Re: git status OOM on mmap of large file

Jeff King <peff@xxxxxxxx> · Thu, 24 Jan 2019 14:18:36 -0500

On Thu, Jan 24, 2019 at 02:38:10PM -0400, Joey Hess wrote:

> > Just off the top of my head, something like:
> > 
> >   /* guess that the filtered output will be the same size as the original */
> >   hint = len;
> > 
> >   /* allocate 10% extra in case the clean size is slightly larger */
> >   hint *= 1.1;
> > 
> >   /*
> >    * in any case, never go higher than half of core.bigfileThreshold.
> >    * We'd like to avoid allocating more bytes than that, and that still
> >    * gives us room for our strbuf to preemptively double if our guess is
> >    * just a little on the low side.
> >    */
> >   if (hint > big_file_threshold / 2)
> > 	hint = big_file_threshold / 2;
> > 
> > But to be honest, I have no idea if that would even produce measurable
> > benefits over simply growing the strbuf from scratch (i.e., hint==0).
> 
> Half of 512 MB is still quite a lot of memory to default to using in
> this situation. Eg smaller VPS's still often only have a GB or two of ram.

I think you'd want to drop core.bigFileThreshold on such a server, just
because Git will happily keep 2*(bigFileThreshold-1) in memory to do a
diff. But that nit aside...

> I did some benchmarking, using cat as the clean filter:
> [...]
> From this, it looks like the file has to be quite large before the
> preallocation makes a sizable improvement to runtime, and the
> smudge/clean filters have to be used for actual content filtering
> (not for hash generation purposes as git-annex and git-lfs use it).
> An unusual edge case I think. So hint == 0 seems fine.

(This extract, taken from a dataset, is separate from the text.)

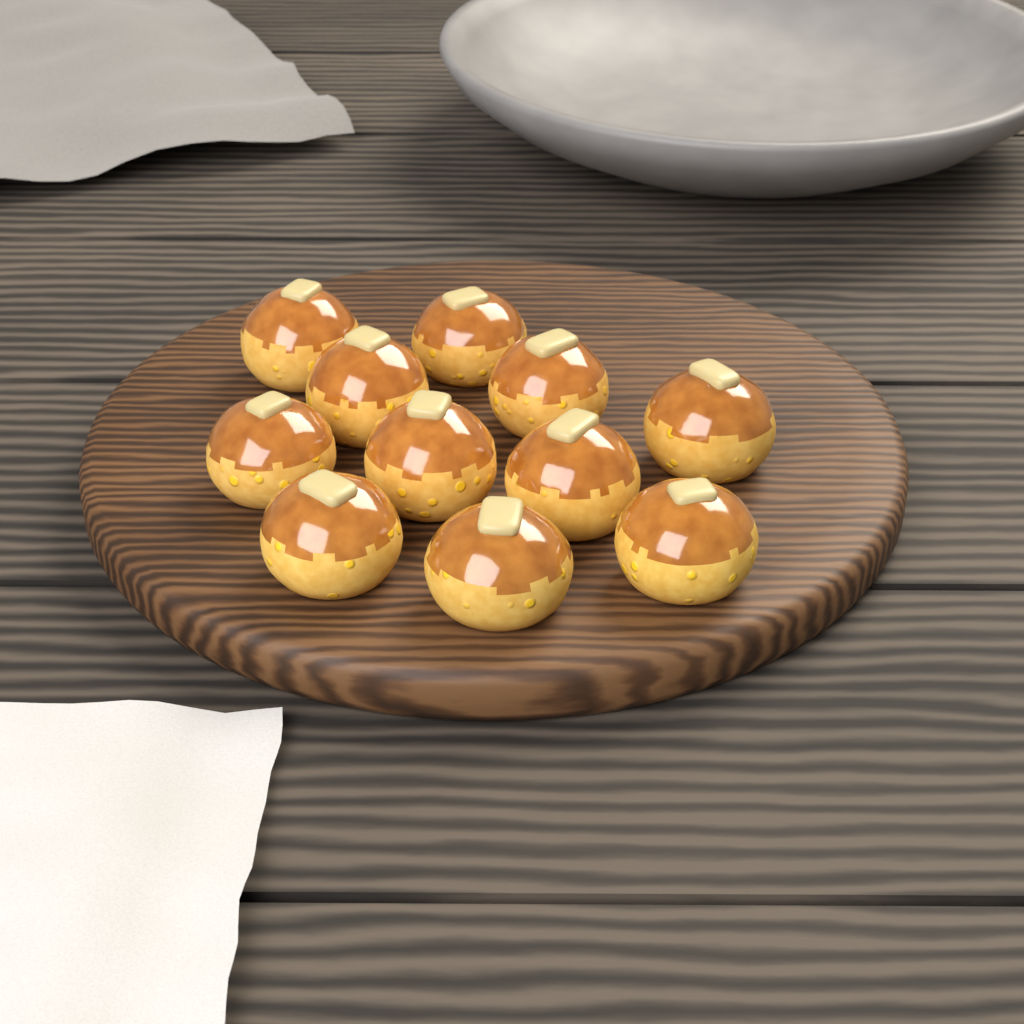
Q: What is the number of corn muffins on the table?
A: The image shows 11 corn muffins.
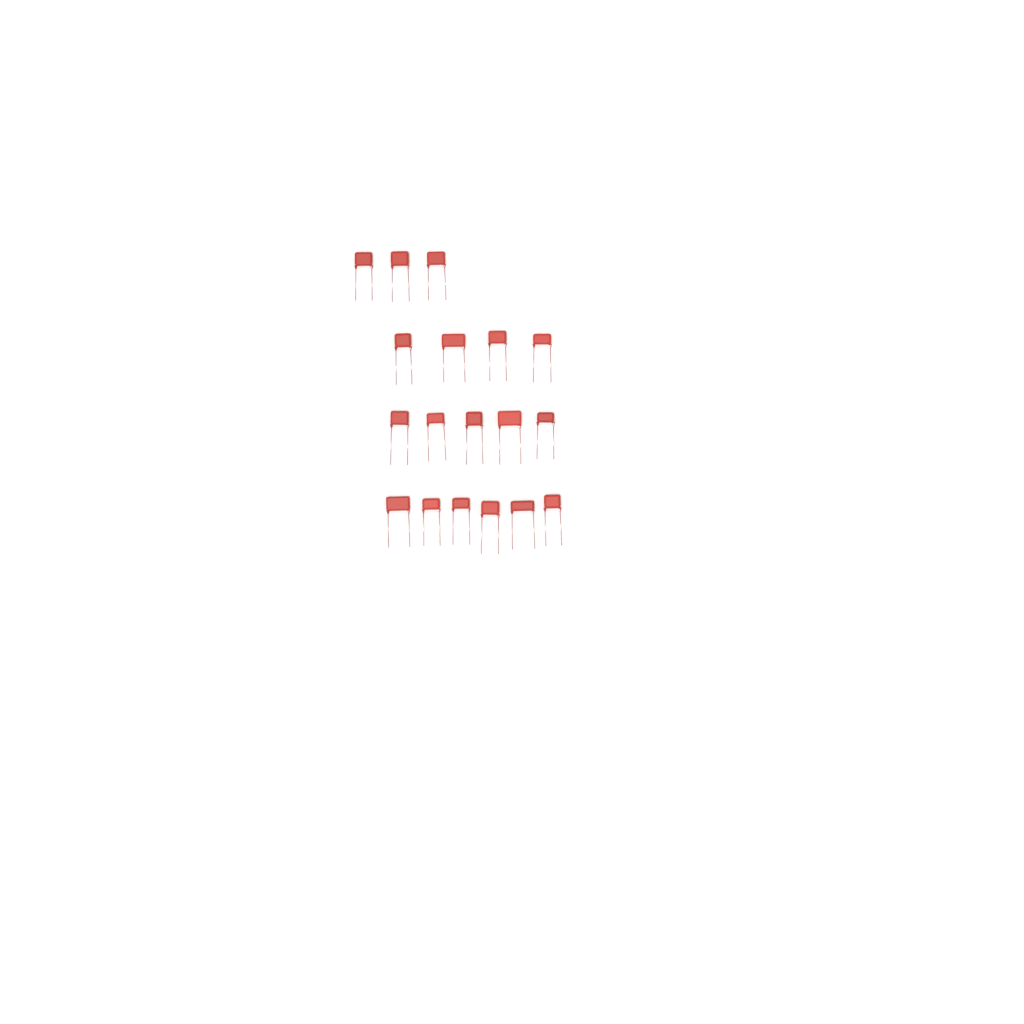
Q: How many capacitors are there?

Thanks for these timings! I agree that "hint == 0" is probably
reasonable, then.

I suppose there's no reason not to proceed with a patch around this.
For most cases it's really only half the solution (since smudging is
going to run into the same problem). But fixing that is quite a bit more
involved, and the change itself will be largely orthogonal.

-Peff